**EXERCISE:**
For each line of the data that includes the word "there", copy the line.

[INFORMATION PROVIDED]

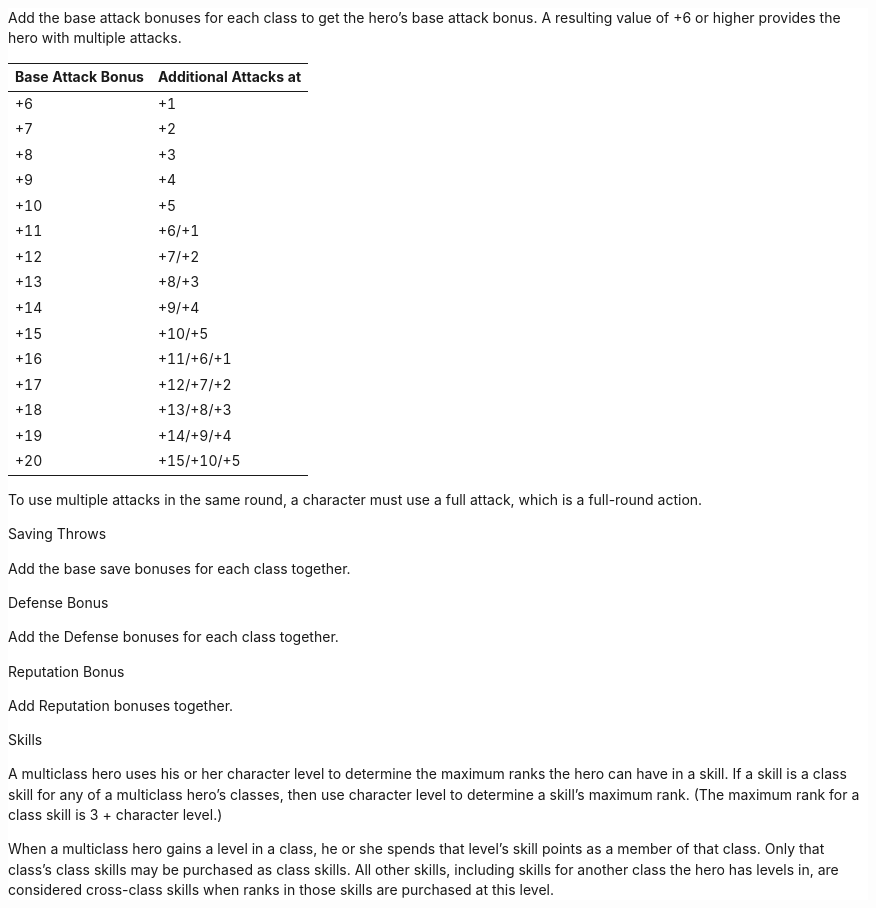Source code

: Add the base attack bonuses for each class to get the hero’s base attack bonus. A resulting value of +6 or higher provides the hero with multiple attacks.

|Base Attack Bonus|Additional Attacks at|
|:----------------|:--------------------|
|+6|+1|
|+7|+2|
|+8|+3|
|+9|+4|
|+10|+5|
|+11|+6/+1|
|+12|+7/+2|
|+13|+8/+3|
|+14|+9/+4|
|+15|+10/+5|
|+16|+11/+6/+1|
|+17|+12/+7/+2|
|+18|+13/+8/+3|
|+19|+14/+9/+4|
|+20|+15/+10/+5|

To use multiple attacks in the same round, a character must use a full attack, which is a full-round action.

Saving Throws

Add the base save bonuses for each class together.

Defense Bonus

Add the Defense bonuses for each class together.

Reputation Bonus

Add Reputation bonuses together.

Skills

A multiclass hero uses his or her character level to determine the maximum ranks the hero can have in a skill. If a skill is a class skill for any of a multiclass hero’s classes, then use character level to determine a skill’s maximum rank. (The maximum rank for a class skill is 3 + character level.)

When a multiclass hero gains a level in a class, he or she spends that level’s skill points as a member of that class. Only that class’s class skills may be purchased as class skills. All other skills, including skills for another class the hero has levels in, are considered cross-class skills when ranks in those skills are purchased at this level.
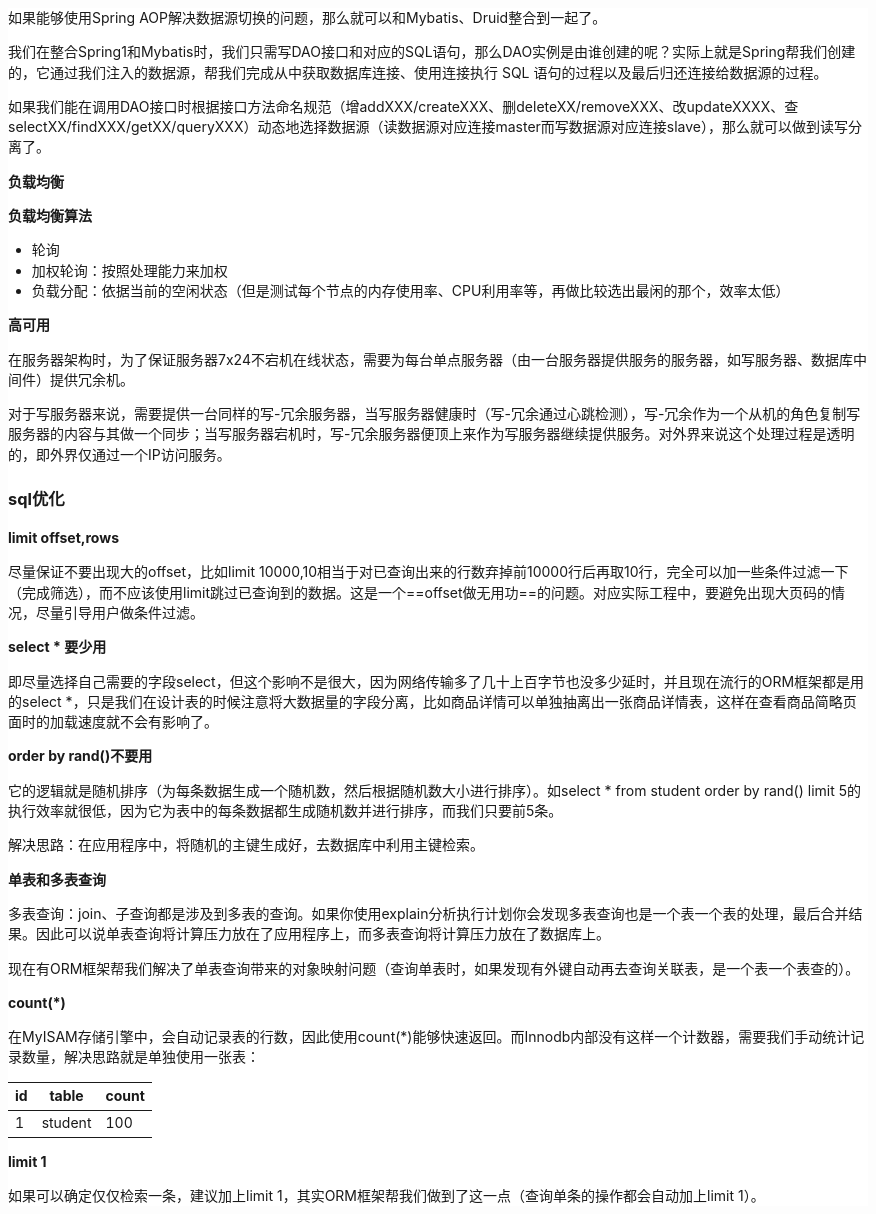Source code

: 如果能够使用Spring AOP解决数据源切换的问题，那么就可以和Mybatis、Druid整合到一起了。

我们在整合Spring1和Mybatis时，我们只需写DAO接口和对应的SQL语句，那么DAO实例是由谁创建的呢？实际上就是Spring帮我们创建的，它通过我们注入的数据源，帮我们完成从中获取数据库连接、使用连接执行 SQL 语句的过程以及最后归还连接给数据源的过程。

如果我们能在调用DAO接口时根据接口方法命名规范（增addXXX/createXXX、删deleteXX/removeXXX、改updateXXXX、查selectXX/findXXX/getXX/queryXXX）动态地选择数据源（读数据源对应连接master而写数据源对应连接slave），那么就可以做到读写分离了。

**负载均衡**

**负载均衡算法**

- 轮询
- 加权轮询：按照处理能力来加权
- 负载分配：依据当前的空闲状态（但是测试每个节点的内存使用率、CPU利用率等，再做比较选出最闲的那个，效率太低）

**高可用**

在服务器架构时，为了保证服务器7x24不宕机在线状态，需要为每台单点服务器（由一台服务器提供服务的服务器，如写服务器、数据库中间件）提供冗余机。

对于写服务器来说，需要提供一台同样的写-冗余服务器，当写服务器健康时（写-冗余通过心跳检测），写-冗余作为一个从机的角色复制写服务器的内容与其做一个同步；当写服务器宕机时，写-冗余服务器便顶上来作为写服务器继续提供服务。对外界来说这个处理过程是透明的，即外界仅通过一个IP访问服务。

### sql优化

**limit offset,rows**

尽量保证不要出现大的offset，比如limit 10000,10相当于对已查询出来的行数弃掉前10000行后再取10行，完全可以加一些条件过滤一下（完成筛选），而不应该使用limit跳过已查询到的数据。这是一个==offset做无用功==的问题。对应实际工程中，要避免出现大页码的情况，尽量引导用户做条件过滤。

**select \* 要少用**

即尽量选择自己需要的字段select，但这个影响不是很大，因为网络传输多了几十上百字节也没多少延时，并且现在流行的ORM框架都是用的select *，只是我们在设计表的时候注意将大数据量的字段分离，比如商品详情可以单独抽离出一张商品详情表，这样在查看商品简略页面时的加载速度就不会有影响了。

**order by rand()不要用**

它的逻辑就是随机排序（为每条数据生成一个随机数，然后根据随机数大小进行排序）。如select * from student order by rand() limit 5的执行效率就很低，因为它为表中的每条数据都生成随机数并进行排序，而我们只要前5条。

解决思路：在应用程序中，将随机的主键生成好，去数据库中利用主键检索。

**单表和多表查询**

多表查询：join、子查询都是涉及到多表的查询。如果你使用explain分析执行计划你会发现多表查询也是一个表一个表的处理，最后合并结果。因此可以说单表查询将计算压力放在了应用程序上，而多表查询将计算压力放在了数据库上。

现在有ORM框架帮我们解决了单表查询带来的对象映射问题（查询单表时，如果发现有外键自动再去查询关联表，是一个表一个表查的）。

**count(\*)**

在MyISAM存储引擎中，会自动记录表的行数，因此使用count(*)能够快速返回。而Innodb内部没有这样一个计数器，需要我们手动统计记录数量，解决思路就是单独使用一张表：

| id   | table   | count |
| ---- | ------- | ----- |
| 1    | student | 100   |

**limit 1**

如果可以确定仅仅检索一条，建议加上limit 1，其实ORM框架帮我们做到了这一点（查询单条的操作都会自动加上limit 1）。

[/INFORMATION PROVIDED]
[INFORMATION PROVIDED]

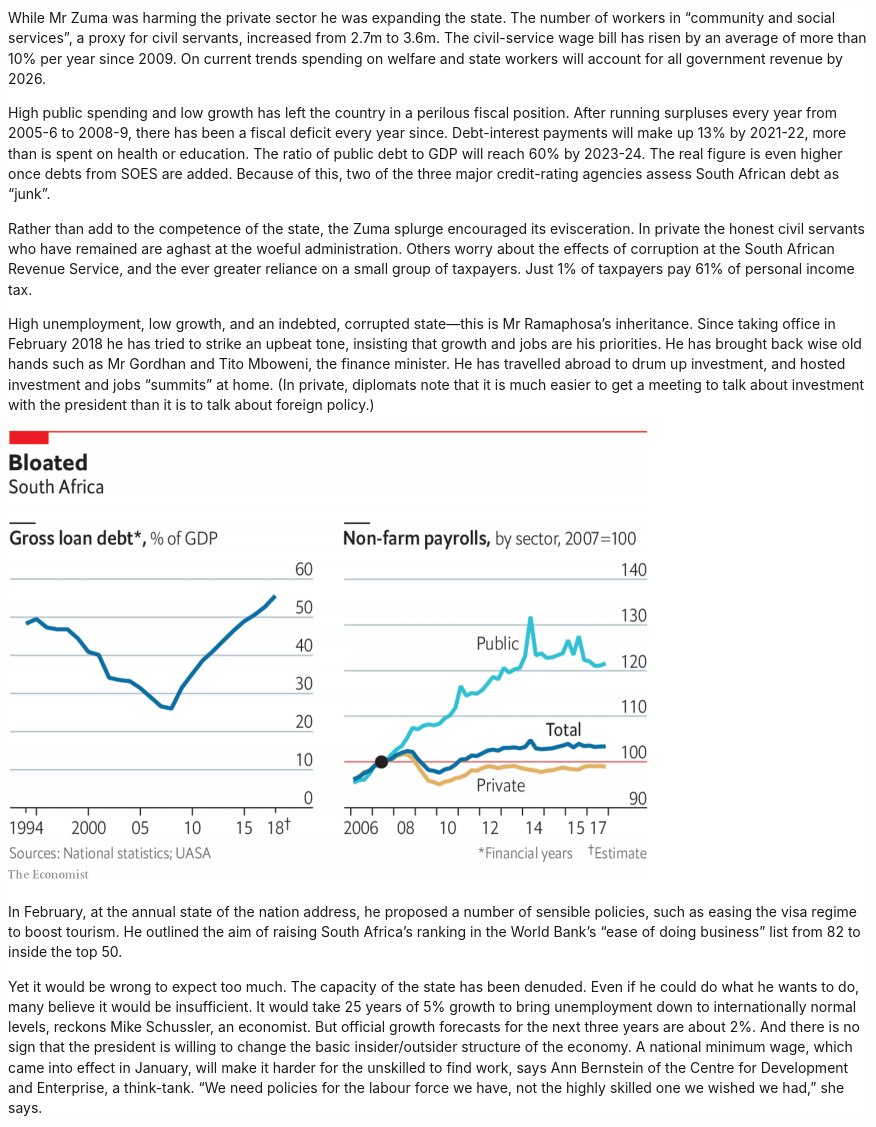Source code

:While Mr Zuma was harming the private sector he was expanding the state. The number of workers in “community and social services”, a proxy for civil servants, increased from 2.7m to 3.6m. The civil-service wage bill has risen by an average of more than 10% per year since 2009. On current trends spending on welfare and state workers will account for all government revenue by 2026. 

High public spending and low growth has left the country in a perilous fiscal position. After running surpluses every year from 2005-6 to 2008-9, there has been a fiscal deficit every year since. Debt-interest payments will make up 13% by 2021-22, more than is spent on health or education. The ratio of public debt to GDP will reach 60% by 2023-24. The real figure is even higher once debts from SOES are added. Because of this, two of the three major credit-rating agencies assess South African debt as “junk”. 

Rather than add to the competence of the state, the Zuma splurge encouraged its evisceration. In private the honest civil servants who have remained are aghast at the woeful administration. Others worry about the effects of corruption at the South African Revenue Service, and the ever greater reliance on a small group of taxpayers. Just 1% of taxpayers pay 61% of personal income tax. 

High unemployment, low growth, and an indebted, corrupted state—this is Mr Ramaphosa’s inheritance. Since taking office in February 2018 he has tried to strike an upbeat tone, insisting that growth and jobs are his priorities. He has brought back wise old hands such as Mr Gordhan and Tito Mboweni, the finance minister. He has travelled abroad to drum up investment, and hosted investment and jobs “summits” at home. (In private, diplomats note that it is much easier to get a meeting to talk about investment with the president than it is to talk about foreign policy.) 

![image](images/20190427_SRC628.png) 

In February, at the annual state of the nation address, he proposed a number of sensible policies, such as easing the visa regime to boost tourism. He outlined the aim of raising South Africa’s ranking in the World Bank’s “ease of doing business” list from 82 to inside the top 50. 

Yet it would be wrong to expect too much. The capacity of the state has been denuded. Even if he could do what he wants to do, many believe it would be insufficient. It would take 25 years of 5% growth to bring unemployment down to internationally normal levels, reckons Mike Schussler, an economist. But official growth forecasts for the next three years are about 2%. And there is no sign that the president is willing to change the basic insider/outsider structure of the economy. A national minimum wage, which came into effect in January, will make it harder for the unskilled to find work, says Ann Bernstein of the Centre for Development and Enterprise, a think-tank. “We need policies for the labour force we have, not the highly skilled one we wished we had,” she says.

[/INFORMATION PROVIDED]

**TASK RESPONSE:**
High public spending and low growth has left the country in a perilous fiscal position. After running surpluses every year from 2005-6 to 2008-9, there has been a fiscal deficit every year since. Debt-interest payments will make up 13% by 2021-22, more than is spent on health or education. The ratio of public debt to GDP will reach 60% by 2023-24. The real figure is even higher once debts from SOES are added. Because of this, two of the three major credit-rating agencies assess South African debt as “junk”. 
Yet it would be wrong to expect too much. The capacity of the state has been denuded. Even if he could do what he wants to do, many believe it would be insufficient. It would take 25 years of 5% growth to bring unemployment down to internationally normal levels, reckons Mike Schussler, an economist. But official growth forecasts for the next three years are about 2%. And there is no sign that the president is willing to change the basic insider/outsider structure of the economy. A national minimum wage, which came into effect in January, will make it harder for the unskilled to find work, says Ann Bernstein of the Centre for Development and Enterprise, a think-tank. “We need policies for the labour force we have, not the highly skilled one we wished we had,” she says.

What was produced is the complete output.